**Problem to solve**
Edit the listing lines from the one containing "tối sẽ đến khảo sát bể phốt, đo đạc bể" through the one containing "không còn , mùi hôi cũng biến mất .", inclusive, changing "khảo sát" to "kiểm tra" and leaving everything else the same. Give back only those lines.

**Data section**
+---+

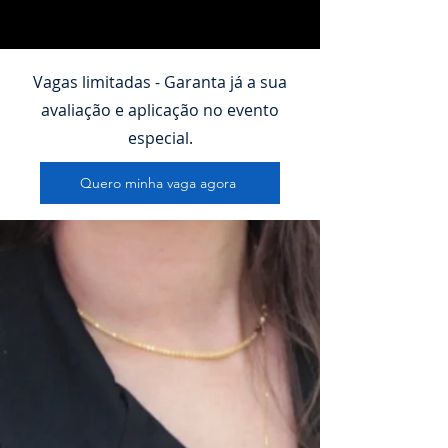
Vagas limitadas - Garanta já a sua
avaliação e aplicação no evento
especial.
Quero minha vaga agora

+---+

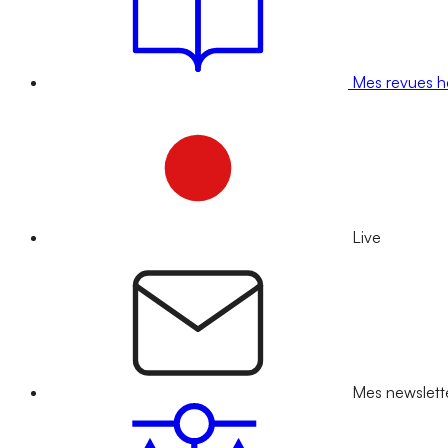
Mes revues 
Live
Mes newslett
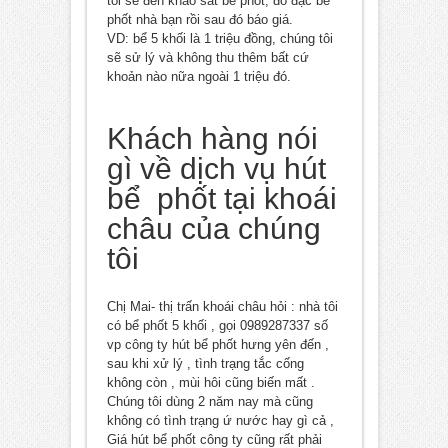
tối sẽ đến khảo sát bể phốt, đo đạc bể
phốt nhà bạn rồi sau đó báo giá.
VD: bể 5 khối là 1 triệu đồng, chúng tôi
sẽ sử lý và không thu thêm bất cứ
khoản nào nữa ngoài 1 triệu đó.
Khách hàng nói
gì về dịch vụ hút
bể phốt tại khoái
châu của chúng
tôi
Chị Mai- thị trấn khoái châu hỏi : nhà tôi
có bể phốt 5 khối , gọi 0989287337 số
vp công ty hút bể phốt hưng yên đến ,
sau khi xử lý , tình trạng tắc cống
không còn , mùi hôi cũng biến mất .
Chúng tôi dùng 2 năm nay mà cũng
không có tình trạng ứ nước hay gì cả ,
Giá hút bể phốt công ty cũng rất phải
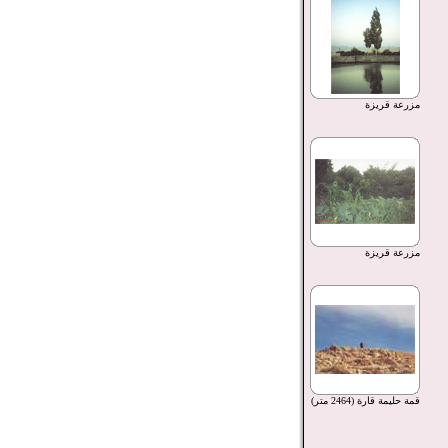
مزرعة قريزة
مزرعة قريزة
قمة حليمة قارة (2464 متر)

+---+

**Task solution**
tối sẽ đến kiểm tra bể phốt, đo đạc bể
phốt nhà bạn rồi sau đó báo giá.
VD: bể 5 khối là 1 triệu đồng, chúng tôi
sẽ sử lý và không thu thêm bất cứ
khoản nào nữa ngoài 1 triệu đó.
Khách hàng nói
gì về dịch vụ hút
bể phốt tại khoái
châu của chúng
tôi
Chị Mai- thị trấn khoái châu hỏi : nhà tôi
có bể phốt 5 khối , gọi 0989287337 số
vp công ty hút bể phốt hưng yên đến ,
sau khi xử lý , tình trạng tắc cống
không còn , mùi hôi cũng biến mất .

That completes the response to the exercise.